出租車衝進貨櫃車後,裡面早有人在守株待兔。
一個身材高大的黝黑的黑人男子,面部戴著一個簡易的防毒面具,手中拿著一根專門用來傳遞氣體的橡膠軟管。
看到出租車進了貨櫃車後,他慢條斯理地打開出租車前部的引擎蓋,將這根塑料軟管,接到裡面。
在這根軟管的另一頭,接著一種類似乙醚的氣體,這種氣體通過車內空調位置會自動飄進來。
可以讓很車內的人在短時間內昏迷不醒。
而葉紅魚他們見狀,一邊故意在車內撞擊汽車的布置,造成一種困獸猶鬥的假像,一邊用特制的大衣衣領,一種可以用來過濾分解有毒氣體的衣領來掩住口鼻。
與此同時,顧惜朝特意將葉紅魚的臉掩在他的懷中,卻在她耳邊輕聲說了句:“打開保險。”
車門邊有他們布置的手槍機關。
盡管葉紅魚的心理狀態非普通人可比,在面對這種危險時,她的心還是不由地跳快了幾分,感覺到手一時之間,也有點僵硬。
好在當她的頭埋在他胸前,聽到他平穩而有規律的心跳時,她的心跳也漸漸開始放緩。
伸出手去,用一根手指准確地打開了設置在車門上的保險。
幾人打開保險後,開始慢慢地假裝中了氣體,昏迷過去。
在車中可以感受到貨櫃車行駛的速度並不快,葉紅魚借著頭埋在顧惜朝胸前時,看了看手上的手表。
大概在行駛了五分鐘後,這輛貨櫃車終於停了下來。
借著眼角的余光,他們看到貨櫃門被打開了,一個黃棕色卷發的白種男人和一個短發黑種男人同時上了貨櫃。
這兩個男人上了貨櫃車之後,用英語跟原本在車內的那個黑種男人交談了兩句。
意思無非就是問怎樣,搞定了沒?
那個戴防毒面一具的男人說,搞定,一切順利。
那個黃棕色卷發的白種男人似乎還有些不放心,特意爬到出租車窗戶向裡面看來,發現裡面包括司機,他們四人都昏迷過去後,才滿意地點了點頭。
然後,這黃棕色卷發的白種男人開始拿出電話道:“吉米,解鎖。
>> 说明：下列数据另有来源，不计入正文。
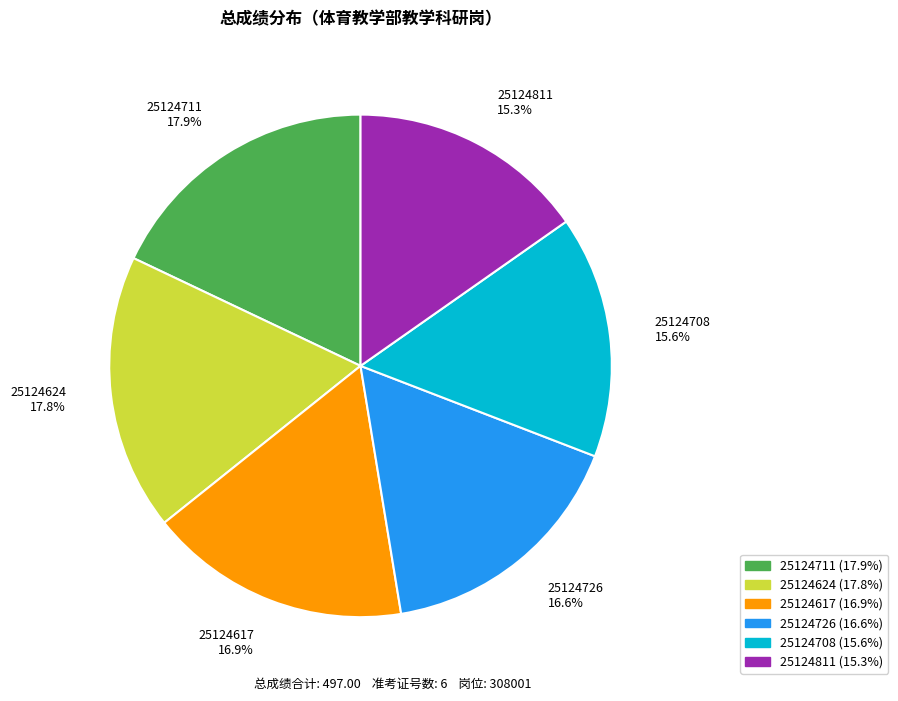

To the nearest percent, what is the average slice percentage?

17%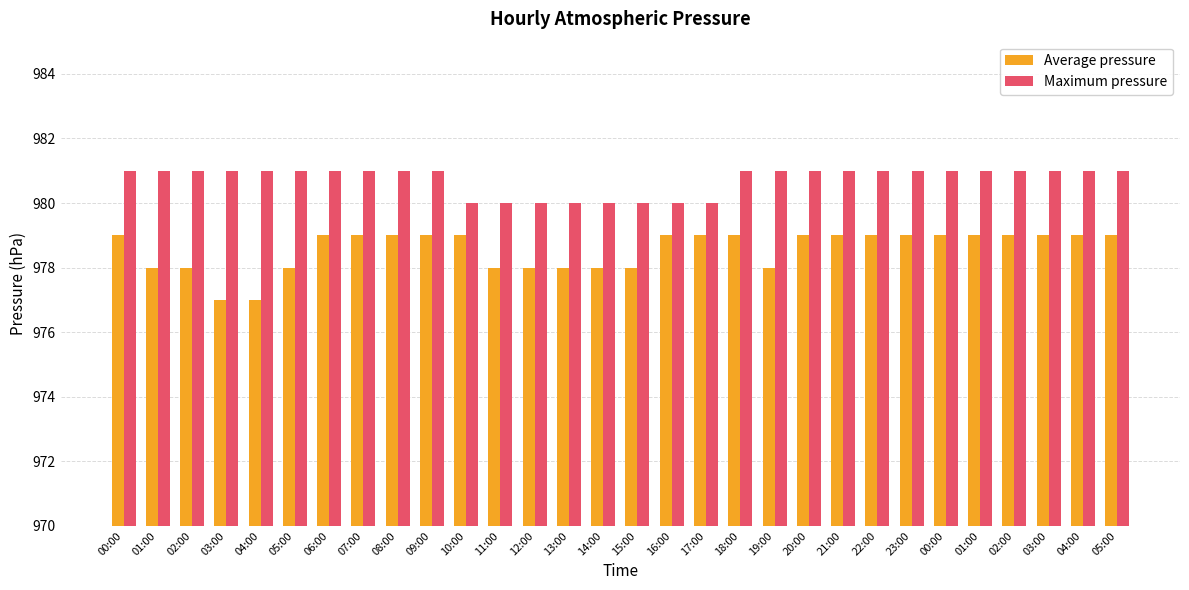

How many values in the Maximum pressure series are below 981?

8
”
隨著這聲音落下,原本被入侵的車載電腦系統自動將車門解鎖了。
這個黃棕色卷發的白種男人,看到車門已經解鎖,這出租車有四個車門,他沒有選擇另外三邊,恰好選了葉紅魚所在的這邊的後門。
就在他拉開車門的同時,也觸發了這車門上的機關,那把被定在車門上的手槍子彈飛了出去。
在貨櫃車這樣一個相對比較狹小的空間內,這顆子彈的響聲還是很大的。
而且,她這把槍本就是特制的,衝擊力比較大。
對著這麼近的距離,槍響後,子彈命中這黃棕色卷發的白種男人之後,衝擊力將對方的身體也向後退了兩步。
另外兩名黑人見狀,本就站在這黃棕色卷發身邊,這麼一衝擊之下,他們直覺下,是先查看黃棕色卷發的傷勢,而不是對付車內的四個人。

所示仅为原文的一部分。